Hi chris m
Thanks for posting in the Microsoft Q&A Forum!
I’m really sorry you’re dealing with all this. Sudden Event Viewer activity paired with a Trojan alert can be stressful, so you’re on track to double‑check everything. I’ll try to break things down as clearly as possible.
1)BranchIO is safe and not related to your security events
The BranchIO registry key you found is not malware and not a Windows system component. It comes from the Branch.io SDK, which is used by many legitimate apps (games, installers, mobile‑linked apps, analytics tools, etc.).
Here is the Microsoft Learn thread confirming that the BranchIO registry key is harmless: https://learn.microsoft.com/en-us/answers/questions/4023467/registry-related?page=2#answers
In that thread, DaveM121 (Microsoft Independent Advisor) states:
“That BranchIO registry key is doing no harm on your PC, you should not touch that registry key.”
So yes, BranchIO is safe and not related to the Event Viewer logs you’re seeing.
Those events occur at a much deeper system level. BranchIO does not have that kind of access or functionality.
2)What do these Event IDs mean?
- 4624 – Successful logon
- 4672 – Special admin privileges used
- 4798 – Group membership enumeration (often used by malware to check privileges)
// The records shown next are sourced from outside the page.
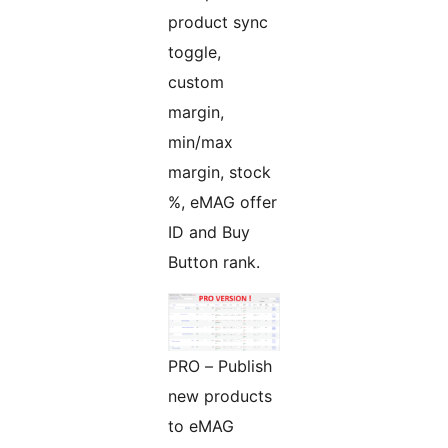
product sync
toggle,
custom
margin,
min/max
margin, stock
%, eMAG offer
ID and Buy
Button rank.
PRO – Publish
new products
to eMAG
- 5058 / 5061 – Key/cryptographic operations
- 5379 – Credential Manager access (repeated entries can indicate password harvesting)
Especially when they appear back‑to‑back or in large batches, they can be signs of:
- leftover malware components
- credential‑stealing tools
- malicious scheduled tasks
- unauthorized background services
- a Trojan that wasn’t fully removed
3)What you can do about the other suspicious Registry/System Behavior
Here are safe steps you can take next:
A. Run Microsoft Defender offline scan
Windows Security → Virus & threat protection → Scan options → Microsoft Defender Offline scan
B. Check for persistence methods
Malware often stays alive using:
- Task Scheduler
- Startup items (Run keys)
- Services
You can safely inspect these:
Task Scheduler: taskschd.msc Look for newly created tasks or tasks with random names.
Startup registry keys:
HKCU\Software\Microsoft\Windows\CurrentVersion\Run
HKLM\Software\Microsoft\Windows\CurrentVersion\Run
Services: services.msc Look for services with:
- random names
- no description
- recent installation
If you want, you can list suspicious entries by name and someone can help identify them.
C. Reset your passwords
Because Event ID 5379 suggests something accessed Credential Manager.
D. As a last resort, consider a clean reinstall
If suspicious activity continues even after cleaning, a fresh install guarantees the system is safe.
Hope this can help providing additional information. Feel free to update here if anything comes up!